++++ 本文 ++++

抵抗権の実行(3.4新宿デモの呼びかけ)(17.2.7)

※ 以下の呼びかけに対し、広瀬隆さんが答えてくれました(→広瀬さんの返信)。こういう問答こそ私の願ったものです。

抵抗権の実行=3.4新宿デモの呼びかけ

こんにちは柳原です。依然寒い日が続いておりますが、いかがお過ごしでしょうか。
今年初めての挨拶を差し上げます。

事故から年経過して
福島原発事故からまもなく6年です。三宅島の天災では政府と自治体は全島避難したのに、日本史上最悪の未曾有の人災である福島原発事故は、人道上の措置として私たちも当初からずっと求めているにもかかわらず、人災の加害者である政府と自治体は汚染地から子どもたちの避難を今なお実現していません。奇跡のような信じ難い現状に、この6年間、まるで時間が止まっているかのような錯覚に襲われます。

日本の福島化
ただこの6年間ではっきりしたことがあります。汚染地から子どもたちの避難が実現しないことは日本が直面する「石が流れて木の葉が沈む」最悪の異常事態です。しかし、今の議会制民主主義には日本が直面する最大の緊急課題であるこの異常事態の過ちをただす力も意思もないということです。それならば諦めるしかないのか。その通りです。私たちは選挙のときだけ主役で、あとは劇場の観客でしかない代表民主制に依存することを諦めるべきです。そして、私たちは議員が集う議会ではなく、市民が集う広場に向かうべきです。また、この6年間で実感したことは、歴史はひとときも静止することなく、変化し、進化するものだということです。私から見てこの6年間は、日本全体が福島のようになる「全国の福島化」です。原発事故後、福島ではずっと命と健康を脅かされ続けながら、この異常事態を「おかしい!」という声すらあげることができない目に見えない戒厳令が敷かれ、ずっと続いています。しかし今、それが日本中に拡大しました。戦争法案を成立させ、共謀罪成立をめざし、研究者を軍事研究に向かわせ、日本中が戦争の脅威の中で命と健康を脅かされ、にもかかわらず「おかしい!」という声をあげることができない体制=福島の戒厳令体制を全国に拡大、敷かれようとしているからです。この6年間の福島の姿は今日と未来の日本の姿なのです。

++++ リスト抜粋 ++++

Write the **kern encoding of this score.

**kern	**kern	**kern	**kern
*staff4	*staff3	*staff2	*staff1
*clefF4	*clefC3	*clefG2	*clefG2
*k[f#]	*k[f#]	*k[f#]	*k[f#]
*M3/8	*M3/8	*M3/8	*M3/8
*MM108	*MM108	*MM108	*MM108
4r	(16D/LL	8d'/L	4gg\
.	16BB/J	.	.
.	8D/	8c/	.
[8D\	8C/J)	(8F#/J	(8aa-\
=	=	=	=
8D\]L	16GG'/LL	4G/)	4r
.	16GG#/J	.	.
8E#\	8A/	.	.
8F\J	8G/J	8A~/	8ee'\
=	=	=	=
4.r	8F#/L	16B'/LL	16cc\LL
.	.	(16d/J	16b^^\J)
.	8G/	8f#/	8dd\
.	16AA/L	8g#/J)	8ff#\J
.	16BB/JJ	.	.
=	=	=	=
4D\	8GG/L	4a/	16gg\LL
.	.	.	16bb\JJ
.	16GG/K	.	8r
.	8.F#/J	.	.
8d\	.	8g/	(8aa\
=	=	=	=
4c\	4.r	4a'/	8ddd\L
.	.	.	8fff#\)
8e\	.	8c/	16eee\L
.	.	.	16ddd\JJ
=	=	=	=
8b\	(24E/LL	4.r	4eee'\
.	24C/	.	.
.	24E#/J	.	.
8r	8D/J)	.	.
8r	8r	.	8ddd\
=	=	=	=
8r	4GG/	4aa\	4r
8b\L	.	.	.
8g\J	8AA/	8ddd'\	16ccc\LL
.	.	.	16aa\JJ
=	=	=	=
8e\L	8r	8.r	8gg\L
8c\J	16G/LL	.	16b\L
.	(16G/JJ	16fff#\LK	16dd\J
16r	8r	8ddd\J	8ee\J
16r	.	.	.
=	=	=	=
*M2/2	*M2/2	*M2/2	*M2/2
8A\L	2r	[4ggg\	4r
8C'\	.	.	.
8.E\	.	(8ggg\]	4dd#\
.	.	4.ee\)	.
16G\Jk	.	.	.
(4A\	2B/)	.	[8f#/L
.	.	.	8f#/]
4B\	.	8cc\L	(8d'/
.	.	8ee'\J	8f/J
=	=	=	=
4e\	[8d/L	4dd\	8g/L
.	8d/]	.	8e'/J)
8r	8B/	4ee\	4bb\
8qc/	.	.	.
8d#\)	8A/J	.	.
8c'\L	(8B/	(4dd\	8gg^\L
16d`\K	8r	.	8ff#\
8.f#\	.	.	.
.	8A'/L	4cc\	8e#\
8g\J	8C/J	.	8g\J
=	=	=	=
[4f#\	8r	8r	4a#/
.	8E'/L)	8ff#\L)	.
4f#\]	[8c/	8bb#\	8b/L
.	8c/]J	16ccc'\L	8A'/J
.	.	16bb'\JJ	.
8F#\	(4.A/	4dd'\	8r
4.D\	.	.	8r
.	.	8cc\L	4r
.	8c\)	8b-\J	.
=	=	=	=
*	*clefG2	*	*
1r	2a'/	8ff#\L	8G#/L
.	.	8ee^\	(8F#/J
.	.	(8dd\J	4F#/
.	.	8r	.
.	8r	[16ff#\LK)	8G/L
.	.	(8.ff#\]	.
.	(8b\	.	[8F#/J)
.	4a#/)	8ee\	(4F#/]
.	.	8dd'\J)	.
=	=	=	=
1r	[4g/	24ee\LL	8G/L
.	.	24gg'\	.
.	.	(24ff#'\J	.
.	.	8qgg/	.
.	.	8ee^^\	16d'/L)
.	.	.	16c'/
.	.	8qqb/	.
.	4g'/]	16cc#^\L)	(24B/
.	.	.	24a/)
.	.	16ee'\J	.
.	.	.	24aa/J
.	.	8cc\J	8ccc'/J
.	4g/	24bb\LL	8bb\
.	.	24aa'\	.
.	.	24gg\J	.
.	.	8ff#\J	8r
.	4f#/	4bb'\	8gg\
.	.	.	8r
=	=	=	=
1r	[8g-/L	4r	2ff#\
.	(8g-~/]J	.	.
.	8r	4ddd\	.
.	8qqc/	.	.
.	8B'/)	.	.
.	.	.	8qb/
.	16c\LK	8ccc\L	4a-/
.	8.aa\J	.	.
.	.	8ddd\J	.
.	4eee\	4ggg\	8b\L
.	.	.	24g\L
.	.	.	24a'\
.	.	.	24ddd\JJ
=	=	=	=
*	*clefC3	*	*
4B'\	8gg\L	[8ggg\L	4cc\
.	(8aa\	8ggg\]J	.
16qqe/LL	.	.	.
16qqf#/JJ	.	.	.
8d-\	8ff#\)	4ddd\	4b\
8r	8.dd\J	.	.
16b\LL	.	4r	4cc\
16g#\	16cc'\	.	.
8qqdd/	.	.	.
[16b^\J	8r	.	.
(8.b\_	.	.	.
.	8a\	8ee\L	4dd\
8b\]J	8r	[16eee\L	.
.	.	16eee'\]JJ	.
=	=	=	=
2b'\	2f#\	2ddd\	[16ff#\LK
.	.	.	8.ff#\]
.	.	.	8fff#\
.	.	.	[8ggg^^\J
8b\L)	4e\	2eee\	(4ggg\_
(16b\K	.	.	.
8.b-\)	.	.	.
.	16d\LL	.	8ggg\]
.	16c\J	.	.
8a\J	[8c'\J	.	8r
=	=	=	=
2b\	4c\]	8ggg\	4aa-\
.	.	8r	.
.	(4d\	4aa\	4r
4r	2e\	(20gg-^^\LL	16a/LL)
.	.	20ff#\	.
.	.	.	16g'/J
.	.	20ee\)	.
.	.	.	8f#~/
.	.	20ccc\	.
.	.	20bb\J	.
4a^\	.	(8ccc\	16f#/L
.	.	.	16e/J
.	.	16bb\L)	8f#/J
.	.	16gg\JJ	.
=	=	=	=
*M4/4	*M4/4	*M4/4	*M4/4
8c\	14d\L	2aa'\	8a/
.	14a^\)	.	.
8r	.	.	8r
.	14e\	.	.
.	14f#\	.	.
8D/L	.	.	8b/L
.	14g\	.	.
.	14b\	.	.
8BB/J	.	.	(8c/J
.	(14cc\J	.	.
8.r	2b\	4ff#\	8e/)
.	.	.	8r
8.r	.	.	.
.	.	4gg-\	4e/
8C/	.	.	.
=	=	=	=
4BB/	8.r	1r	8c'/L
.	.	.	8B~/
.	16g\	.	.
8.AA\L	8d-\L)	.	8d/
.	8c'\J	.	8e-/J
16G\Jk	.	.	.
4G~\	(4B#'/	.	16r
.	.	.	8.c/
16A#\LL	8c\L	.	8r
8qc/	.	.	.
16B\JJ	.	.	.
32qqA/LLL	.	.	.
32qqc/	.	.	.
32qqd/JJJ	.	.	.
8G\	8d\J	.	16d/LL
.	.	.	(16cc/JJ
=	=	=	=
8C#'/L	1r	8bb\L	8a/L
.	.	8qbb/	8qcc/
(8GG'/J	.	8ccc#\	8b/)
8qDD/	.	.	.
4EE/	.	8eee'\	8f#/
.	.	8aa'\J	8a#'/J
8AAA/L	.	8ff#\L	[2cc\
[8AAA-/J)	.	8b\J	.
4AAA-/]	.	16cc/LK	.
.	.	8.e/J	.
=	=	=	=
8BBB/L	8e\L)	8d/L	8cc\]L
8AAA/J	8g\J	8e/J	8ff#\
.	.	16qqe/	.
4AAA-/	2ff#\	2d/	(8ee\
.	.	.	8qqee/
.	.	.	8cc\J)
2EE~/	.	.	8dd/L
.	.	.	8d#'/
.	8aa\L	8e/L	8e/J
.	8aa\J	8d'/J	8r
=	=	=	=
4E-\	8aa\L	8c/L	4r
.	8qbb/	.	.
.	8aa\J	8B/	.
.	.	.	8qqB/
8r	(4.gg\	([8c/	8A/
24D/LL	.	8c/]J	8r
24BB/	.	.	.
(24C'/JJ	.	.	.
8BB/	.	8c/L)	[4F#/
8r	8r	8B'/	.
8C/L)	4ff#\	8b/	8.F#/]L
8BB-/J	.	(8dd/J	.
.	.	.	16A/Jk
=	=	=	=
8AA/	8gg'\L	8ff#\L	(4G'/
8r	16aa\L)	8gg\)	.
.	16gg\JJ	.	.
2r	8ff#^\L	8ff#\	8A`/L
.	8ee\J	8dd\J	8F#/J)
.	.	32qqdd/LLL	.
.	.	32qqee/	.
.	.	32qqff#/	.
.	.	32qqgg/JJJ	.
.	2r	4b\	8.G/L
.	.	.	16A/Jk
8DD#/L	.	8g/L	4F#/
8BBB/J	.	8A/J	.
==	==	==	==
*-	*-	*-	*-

++++

• **課題**
本文のうち「抵抗権の実行=3.4新宿デモの呼びかけ」から「日と未来の日本の姿なのです。」までを、両端の語句も含めて一字一句変えずに書き写して返してください。 リストは参照しなくてもかまいません。

• **解答**
抵抗権の実行=3.4新宿デモの呼びかけ

こんにちは柳原です。依然寒い日が続いておりますが、いかがお過ごしでしょうか。
今年初めての挨拶を差し上げます。

事故から年経過して
福島原発事故からまもなく6年です。三宅島の天災では政府と自治体は全島避難したのに、日本史上最悪の未曾有の人災である福島原発事故は、人道上の措置として私たちも当初からずっと求めているにもかかわらず、人災の加害者である政府と自治体は汚染地から子どもたちの避難を今なお実現していません。奇跡のような信じ難い現状に、この6年間、まるで時間が止まっているかのような錯覚に襲われます。

日本の福島化
ただこの6年間ではっきりしたことがあります。汚染地から子どもたちの避難が実現しないことは日本が直面する「石が流れて木の葉が沈む」最悪の異常事態です。しかし、今の議会制民主主義には日本が直面する最大の緊急課題であるこの異常事態の過ちをただす力も意思もないということです。それならば諦めるしかないのか。その通りです。私たちは選挙のときだけ主役で、あとは劇場の観客でしかない代表民主制に依存することを諦めるべきです。そして、私たちは議員が集う議会ではなく、市民が集う広場に向かうべきです。また、この6年間で実感したことは、歴史はひとときも静止することなく、変化し、進化するものだということです。私から見てこの6年間は、日本全体が福島のようになる「全国の福島化」です。原発事故後、福島ではずっと命と健康を脅かされ続けながら、この異常事態を「おかしい!」という声すらあげることができない目に見えない戒厳令が敷かれ、ずっと続いています。しかし今、それが日本中に拡大しました。戦争法案を成立させ、共謀罪成立をめざし、研究者を軍事研究に向かわせ、日本中が戦争の脅威の中で命と健康を脅かされ、にもかかわらず「おかしい!」という声をあげることができない体制=福島の戒厳令体制を全国に拡大、敷かれようとしているからです。この6年間の福島の姿は今日と未来の日本の姿なのです。